【发布时间】:2020-04-23 09:52:04
【问题描述】:
我们被分配了一个任务来创建一个汇编器的虚构版本(没有确切的汇编推荐)
我们被指示要有效地使用内存(不是大 O 表示类型的内存效率,而是高效地使用数据结构)
由于每个命令都被翻译成 24 位机器码,我认为存储命令机器码最有效的方法是使用位域,因此我实现了以下位域:
(在 bit_field.c 中)
#include "bit_field.h"
int set_bit(bit_field *destination, int location, enum bit_values value)
{
if(location >= BITS)
return 0;
if(value == ONE)
(destination)[location / BITS_IN_BYTE] |= 1UL << location % BITS_IN_BYTE;
else
(destination)[location / BITS_IN_BYTE] &= ~(1UL << location % BITS_IN_BYTE);
return 1;
}
enum bit_values get_bit(bit_field *destination, int location)
{
return ((destination)[location / BITS_IN_BYTE] >> location % BITS_IN_BYTE) & 1U;
}
void init_bit_field(bit_field *new_bit_field)
{
int i;
for(i = 0; i < BITS; i++)
set_bit(new_bit_field, i, ZERO);
}
void init_bit_field_by_str(bit_field *new_bit_field, char *string)
{
int i;
for(i = 0; i < BITS; i++)

▶ 所给材料:
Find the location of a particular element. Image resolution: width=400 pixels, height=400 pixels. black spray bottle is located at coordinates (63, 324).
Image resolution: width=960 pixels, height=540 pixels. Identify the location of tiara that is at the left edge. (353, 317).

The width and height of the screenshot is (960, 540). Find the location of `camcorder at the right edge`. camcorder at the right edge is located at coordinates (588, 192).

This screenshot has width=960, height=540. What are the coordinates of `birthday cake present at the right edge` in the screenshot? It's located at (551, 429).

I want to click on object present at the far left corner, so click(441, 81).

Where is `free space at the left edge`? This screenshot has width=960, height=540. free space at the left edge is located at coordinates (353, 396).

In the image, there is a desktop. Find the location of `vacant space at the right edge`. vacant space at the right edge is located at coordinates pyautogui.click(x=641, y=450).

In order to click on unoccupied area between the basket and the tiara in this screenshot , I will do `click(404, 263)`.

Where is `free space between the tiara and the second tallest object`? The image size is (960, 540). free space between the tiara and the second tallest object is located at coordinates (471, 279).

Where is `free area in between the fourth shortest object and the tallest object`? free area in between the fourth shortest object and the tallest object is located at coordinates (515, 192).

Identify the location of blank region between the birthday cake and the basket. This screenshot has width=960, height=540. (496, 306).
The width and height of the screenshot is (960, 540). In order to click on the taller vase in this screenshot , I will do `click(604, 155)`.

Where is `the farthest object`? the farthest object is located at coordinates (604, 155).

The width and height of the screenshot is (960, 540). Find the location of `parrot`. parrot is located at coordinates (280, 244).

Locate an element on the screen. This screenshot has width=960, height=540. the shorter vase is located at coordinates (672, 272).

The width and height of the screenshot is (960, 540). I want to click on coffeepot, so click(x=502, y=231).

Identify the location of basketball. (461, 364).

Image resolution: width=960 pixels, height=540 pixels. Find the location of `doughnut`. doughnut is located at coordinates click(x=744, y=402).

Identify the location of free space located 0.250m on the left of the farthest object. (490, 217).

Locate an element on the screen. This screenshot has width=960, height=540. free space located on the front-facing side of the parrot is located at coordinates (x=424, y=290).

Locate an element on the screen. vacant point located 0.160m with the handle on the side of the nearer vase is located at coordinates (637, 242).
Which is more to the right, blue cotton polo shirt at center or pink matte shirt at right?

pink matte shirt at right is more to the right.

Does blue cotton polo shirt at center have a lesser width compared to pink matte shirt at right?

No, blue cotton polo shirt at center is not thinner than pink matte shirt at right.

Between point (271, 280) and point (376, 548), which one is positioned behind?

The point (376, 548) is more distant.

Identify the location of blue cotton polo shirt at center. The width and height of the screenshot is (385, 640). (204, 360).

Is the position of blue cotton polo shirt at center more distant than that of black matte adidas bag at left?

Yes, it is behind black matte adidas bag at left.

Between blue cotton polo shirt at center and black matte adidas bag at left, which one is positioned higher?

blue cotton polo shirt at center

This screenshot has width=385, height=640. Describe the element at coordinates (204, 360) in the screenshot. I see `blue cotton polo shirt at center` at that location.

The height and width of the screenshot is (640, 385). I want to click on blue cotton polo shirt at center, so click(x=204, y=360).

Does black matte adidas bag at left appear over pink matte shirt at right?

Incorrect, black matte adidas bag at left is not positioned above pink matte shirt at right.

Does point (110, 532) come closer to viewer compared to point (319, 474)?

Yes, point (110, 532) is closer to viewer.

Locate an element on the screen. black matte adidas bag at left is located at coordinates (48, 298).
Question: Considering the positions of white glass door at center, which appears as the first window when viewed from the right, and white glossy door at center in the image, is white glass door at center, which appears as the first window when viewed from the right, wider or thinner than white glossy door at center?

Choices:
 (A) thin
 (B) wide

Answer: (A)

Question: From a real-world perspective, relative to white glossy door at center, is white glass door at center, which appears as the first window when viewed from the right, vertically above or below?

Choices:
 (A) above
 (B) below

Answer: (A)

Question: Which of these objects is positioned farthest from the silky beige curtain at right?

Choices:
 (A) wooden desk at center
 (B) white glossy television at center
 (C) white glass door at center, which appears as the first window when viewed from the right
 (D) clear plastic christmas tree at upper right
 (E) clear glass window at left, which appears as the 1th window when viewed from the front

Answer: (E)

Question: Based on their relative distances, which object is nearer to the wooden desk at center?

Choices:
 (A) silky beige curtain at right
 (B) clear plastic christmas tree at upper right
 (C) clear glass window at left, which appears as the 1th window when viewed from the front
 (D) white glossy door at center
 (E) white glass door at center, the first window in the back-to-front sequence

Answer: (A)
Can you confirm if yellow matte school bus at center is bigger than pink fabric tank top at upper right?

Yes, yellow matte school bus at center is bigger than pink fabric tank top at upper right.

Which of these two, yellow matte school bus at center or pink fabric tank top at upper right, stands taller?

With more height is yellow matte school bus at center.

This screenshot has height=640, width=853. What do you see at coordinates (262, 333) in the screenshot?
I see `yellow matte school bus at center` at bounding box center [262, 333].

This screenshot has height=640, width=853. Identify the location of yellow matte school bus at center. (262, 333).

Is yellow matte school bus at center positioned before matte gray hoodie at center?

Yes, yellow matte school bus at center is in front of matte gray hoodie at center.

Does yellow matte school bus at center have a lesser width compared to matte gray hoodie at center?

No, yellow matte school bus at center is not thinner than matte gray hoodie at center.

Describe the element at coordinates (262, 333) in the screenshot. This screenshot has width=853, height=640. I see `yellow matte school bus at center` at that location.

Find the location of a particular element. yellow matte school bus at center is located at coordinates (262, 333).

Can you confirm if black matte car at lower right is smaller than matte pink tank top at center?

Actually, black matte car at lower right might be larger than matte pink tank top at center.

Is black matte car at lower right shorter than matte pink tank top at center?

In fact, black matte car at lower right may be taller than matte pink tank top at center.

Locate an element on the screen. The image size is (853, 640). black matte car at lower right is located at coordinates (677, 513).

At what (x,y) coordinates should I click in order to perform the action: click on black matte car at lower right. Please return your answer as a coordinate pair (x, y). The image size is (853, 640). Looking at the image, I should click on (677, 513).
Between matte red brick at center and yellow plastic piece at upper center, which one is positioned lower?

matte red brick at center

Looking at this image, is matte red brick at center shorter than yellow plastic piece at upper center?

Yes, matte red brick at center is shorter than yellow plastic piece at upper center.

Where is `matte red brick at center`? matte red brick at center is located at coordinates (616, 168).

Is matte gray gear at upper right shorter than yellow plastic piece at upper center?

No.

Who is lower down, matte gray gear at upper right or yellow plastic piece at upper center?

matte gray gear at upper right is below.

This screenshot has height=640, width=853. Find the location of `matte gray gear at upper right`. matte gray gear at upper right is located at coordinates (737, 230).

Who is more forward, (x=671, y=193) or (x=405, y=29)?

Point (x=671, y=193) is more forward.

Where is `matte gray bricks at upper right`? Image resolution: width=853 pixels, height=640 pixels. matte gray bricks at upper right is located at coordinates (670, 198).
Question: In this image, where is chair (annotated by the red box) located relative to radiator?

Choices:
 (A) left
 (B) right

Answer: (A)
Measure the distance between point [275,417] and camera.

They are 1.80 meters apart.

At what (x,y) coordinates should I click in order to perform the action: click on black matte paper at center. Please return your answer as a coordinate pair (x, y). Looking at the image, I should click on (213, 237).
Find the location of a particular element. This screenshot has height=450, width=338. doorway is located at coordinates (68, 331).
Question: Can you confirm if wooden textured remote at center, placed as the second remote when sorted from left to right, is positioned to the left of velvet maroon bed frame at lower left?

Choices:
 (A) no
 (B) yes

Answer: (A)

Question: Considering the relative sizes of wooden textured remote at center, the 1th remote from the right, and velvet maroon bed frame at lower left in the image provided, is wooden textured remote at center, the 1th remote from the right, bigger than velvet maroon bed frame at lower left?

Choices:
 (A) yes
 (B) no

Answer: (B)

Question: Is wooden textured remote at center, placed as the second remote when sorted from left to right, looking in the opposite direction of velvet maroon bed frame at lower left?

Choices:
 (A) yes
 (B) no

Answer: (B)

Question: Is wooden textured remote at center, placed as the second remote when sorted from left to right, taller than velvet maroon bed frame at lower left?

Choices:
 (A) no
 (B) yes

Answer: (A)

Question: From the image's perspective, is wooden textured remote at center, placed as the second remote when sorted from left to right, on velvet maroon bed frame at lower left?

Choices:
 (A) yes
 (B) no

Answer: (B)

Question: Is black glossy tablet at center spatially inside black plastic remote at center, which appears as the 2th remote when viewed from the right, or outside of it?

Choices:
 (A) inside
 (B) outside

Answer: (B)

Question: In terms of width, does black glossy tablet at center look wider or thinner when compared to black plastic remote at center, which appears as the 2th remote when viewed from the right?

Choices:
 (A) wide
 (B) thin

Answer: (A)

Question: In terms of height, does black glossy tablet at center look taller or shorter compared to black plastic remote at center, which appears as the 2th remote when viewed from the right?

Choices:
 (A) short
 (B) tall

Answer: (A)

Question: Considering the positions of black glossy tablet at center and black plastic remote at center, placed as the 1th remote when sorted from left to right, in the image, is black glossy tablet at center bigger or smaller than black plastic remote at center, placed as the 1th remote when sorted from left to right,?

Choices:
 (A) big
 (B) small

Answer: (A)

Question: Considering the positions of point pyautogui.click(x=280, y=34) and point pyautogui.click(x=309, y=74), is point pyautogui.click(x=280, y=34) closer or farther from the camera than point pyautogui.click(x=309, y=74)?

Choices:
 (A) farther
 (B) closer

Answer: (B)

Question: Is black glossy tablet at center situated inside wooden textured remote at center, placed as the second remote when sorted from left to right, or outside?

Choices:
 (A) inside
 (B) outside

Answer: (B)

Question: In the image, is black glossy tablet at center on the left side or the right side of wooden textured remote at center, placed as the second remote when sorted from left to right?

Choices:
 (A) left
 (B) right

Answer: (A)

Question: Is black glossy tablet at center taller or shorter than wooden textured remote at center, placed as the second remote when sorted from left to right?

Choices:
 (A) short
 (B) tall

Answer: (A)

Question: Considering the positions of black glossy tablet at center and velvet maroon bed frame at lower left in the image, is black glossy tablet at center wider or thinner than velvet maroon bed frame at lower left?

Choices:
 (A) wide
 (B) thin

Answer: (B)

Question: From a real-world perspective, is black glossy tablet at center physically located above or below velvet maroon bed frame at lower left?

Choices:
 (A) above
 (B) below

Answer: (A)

▶ 给定任务 A:
对照讲位域的那段帖子,判断下面三句说法是否与之相符。每句答"是"或"否",并原样引出起决定作用的原句。(i) 每个命令都被翻译成 24 位机器码。(ii) 题目要求的内存效率指的是大 O 表示那一类。(iii) 当 location 大于或等于 BITS 时,set_bit 返回 1。
▶ 给定任务 B:
从讲位域的那段帖子停下的地方接着往下写。

▶ 输出结果 A:
(i) 是。"由于每个命令都被翻译成 24 位机器码"
(ii) 否。"不是大 O 表示类型的内存效率,而是高效地使用数据结构"
(iii) 否。"if(location >= BITS)" 之后是 "return 0;"

▶ 输出结果 B:
set_bit(new_bit_field, i, *string++ - '0');
}
(在 bit_field.h 中)
#define BITS 24
#define BITS_IN_BYTE 8
#define BYTES BITS / BITS_IN_BYTE
enum bit_values {ZERO = 0, ONE = 1}bit_values;
typedef unsigned char byte;
typedef byte bit_field [BYTES];
int set_bit(bit_field *, int , enum bit_values);
enum bit_values get_bit(bit_field *, int);
void init_bit_field(bit_field *);
void init_bit_field_by_str(bit_field *, char *);;
(在 input.c 处测试)
#include "bit_field.h"
#include <stdio.h>
int main()
{
int i;
bit_field bits;
init_bit_field(&bits);
set_bit(&bits, 22, ONE);
for(i = 0; i < BITS; i++)
printf("%d, ", get_bit(&bits, i));
return 0;
}
当我尝试编译以下代码 (gcc C90) 时,出现以下错误:
bit_field.c:14:53: error: invalid operands to binary >> (have ‘byte (*)[3] {aka unsigned char (*)[3]}’ and ‘int’)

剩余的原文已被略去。